WRITTEN TASK: A faithful copy is required: retype the records from their first line through the line with "The anagen phase is when", and omit the pictures.
::: INPUT RECORDS :::
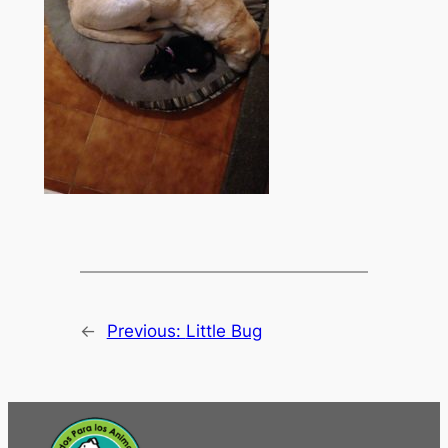
←
Previous:
Little Bug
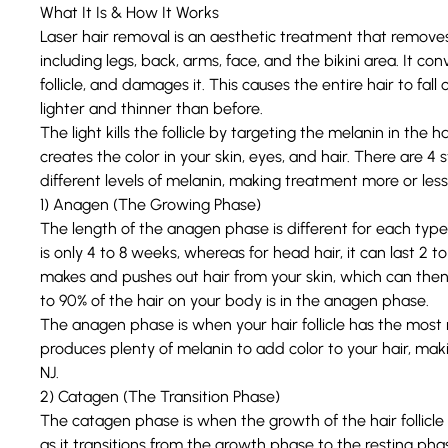
What It Is & How It Works
L
aser hair removal
is an aesthetic treatment that removes
including legs, back, arms, face, and the bikini area. It con
follicle
, and damages it. This causes the entire hair to fall o
lighter and thinner than before.
The light kills the follicle by targeting the melanin in the ha
creates the color in your skin, eyes, and hair. There are
4 s
different levels of melanin, making treatment more or less 
1) Anagen (The Growing Phase)
The length of the anagen phase is different for each type 
is only 4 to 8 weeks, whereas for head hair, it can last 2 
makes and pushes out hair from your skin, which can then
to 90% of the hair on your body is in the anagen phase.
The anagen phase is when your hair follicle has the most mel
produces plenty of melanin to add color to your hair, maki
NJ.
2) Catagen (The Transition Phase)
The catagen phase is when the growth of the hair follicle
as it transitions from the growth phase to the resting pha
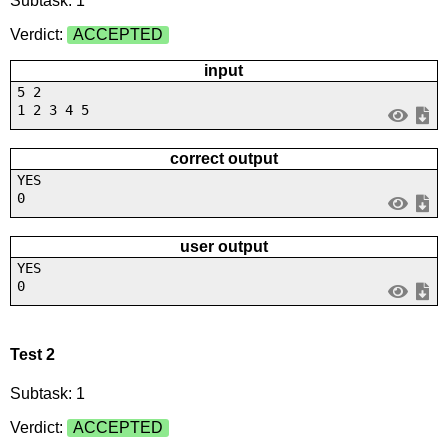
Subtask: 1
Verdict:
ACCEPTED
input
5 2
1 2 3 4 5
correct output
YES
0
user output
YES
0
Test 2
Subtask: 1
Verdict:
ACCEPTED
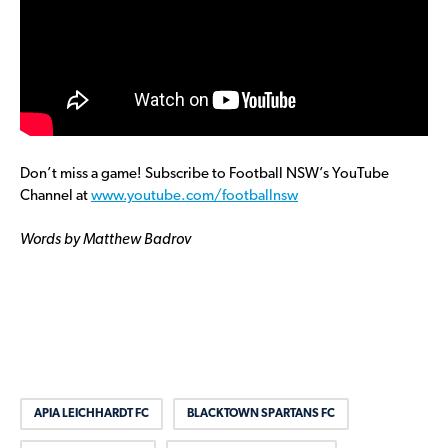
Don’t miss a game! Subscribe to Football NSW’s YouTube
Channel at
www.youtube.com/footballnsw
Words by Matthew Badrov
APIA LEICHHARDT FC
BLACKTOWN SPARTANS FC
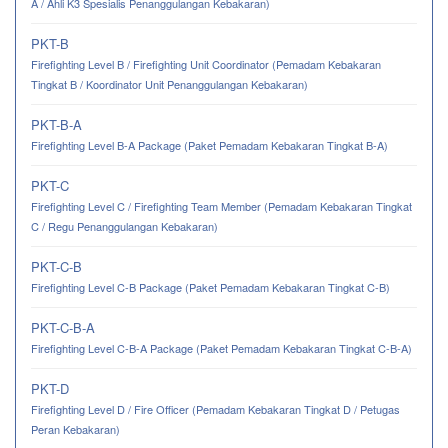
A / Ahli K3 Spesialis Penanggulangan Kebakaran)
PKT-B
Firefighting Level B / Firefighting Unit Coordinator (Pemadam Kebakaran
Tingkat B / Koordinator Unit Penanggulangan Kebakaran)
PKT-B-A
Firefighting Level B-A Package (Paket Pemadam Kebakaran Tingkat B-A)
PKT-C
Firefighting Level C / Firefighting Team Member (Pemadam Kebakaran Tingkat
C / Regu Penanggulangan Kebakaran)
PKT-C-B
Firefighting Level C-B Package (Paket Pemadam Kebakaran Tingkat C-B)
PKT-C-B-A
Firefighting Level C-B-A Package (Paket Pemadam Kebakaran Tingkat C-B-A)
PKT-D
Firefighting Level D / Fire Officer (Pemadam Kebakaran Tingkat D / Petugas
Peran Kebakaran)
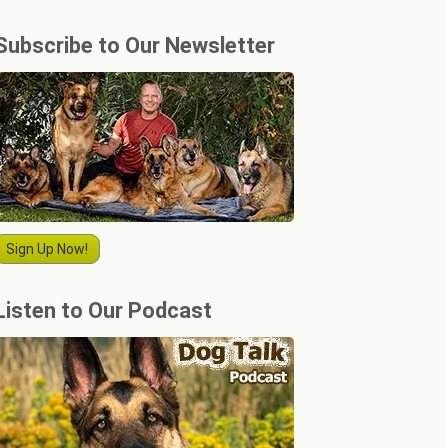
Subscribe to Our Newsletter
Sign Up Now!
Listen to Our Podcast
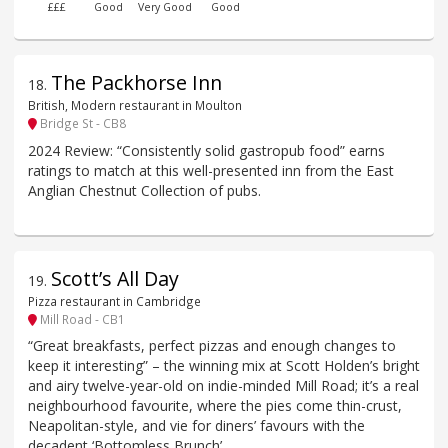
£££
Good
Very Good
Good
The Packhorse Inn
18
.
British, Modern restaurant in Moulton
Bridge St - CB8
2024 Review: “Consistently solid gastropub food” earns
ratings to match at this well-presented inn from the East
Anglian Chestnut Collection of pubs.
Scott’s All Day
19
.
Pizza restaurant in Cambridge
Mill Road - CB1
“Great breakfasts, perfect pizzas and enough changes to
keep it interesting” – the winning mix at Scott Holden’s bright
and airy twelve-year-old on indie-minded Mill Road; it’s a real
neighbourhood favourite, where the pies come thin-crust,
Neapolitan-style, and vie for diners’ favours with the
decadent ‘Bottomless Brunch’.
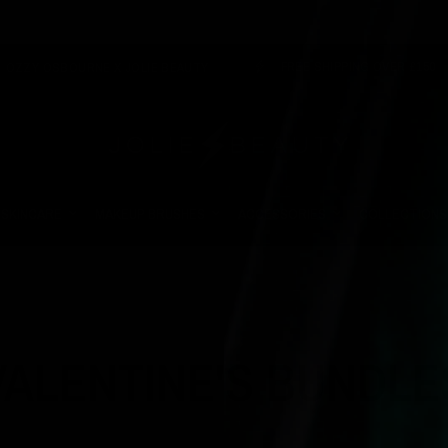
FREE SHIPPING OVER £150
OSBOURNE X JOLIE BEAUTY
SKINCARE
MAKEUP BRUSHES
ACCESSORIES
COLLECTIONS
VALENTINE'S BUNDLE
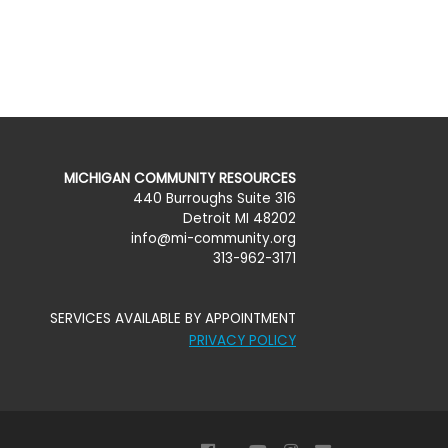
MICHIGAN COMMUNITY RESOURCES
440 Burroughs Suite 316
Detroit MI 48202
info@mi-community.org
313-962-3171
SERVICES AVAILABLE BY APPOINTMENT
PRIVACY POLICY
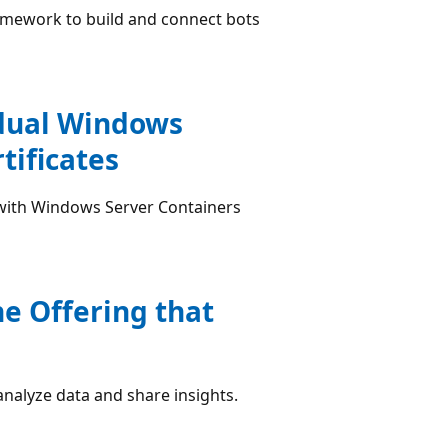
ramework to build and connect bots
idual Windows
tificates
with Windows Server Containers
he Offering that
 analyze data and share insights.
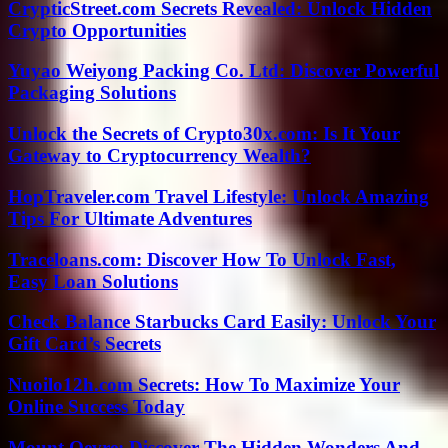
CrypticStreet.com Secrets Revealed: Unlock Hidden
Crypto Opportunities
Yuyao Weiyong Packing Co. Ltd: Discover Powerful
Packaging Solutions
Unlock the Secrets of Crypto30x.com: Is It Your
Gateway to Cryptocurrency Wealth?
HopTraveler.com Travel Lifestyle: Unlock Amazing
Tips For Ultimate Adventures
Traceloans.com: Discover How To Unlock Fast,
Easy Loan Solutions
Check Balance Starbucks Card Easily: Unlock Your
Gift Card’s Secrets
Nuoilo12h.com Secrets: How To Maximize Your
Online Success Today
Mount Oevre: Discover The Hidden Wonders And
:::
ANSWER TO THE PROBLEM:
←
Previous:
Little Bug
What It Is & How It Works
L
aser hair removal
is an aesthetic treatment that removes
including legs, back, arms, face, and the bikini area. It con
follicle
, and damages it. This causes the entire hair to fall o
lighter and thinner than before.
The light kills the follicle by targeting the melanin in the ha
creates the color in your skin, eyes, and hair. There are
4 s
different levels of melanin, making treatment more or less 
1) Anagen (The Growing Phase)
The length of the anagen phase is different for each type 
is only 4 to 8 weeks, whereas for head hair, it can last 2 
makes and pushes out hair from your skin, which can then
to 90% of the hair on your body is in the anagen phase.
The anagen phase is when your hair follicle has the most mel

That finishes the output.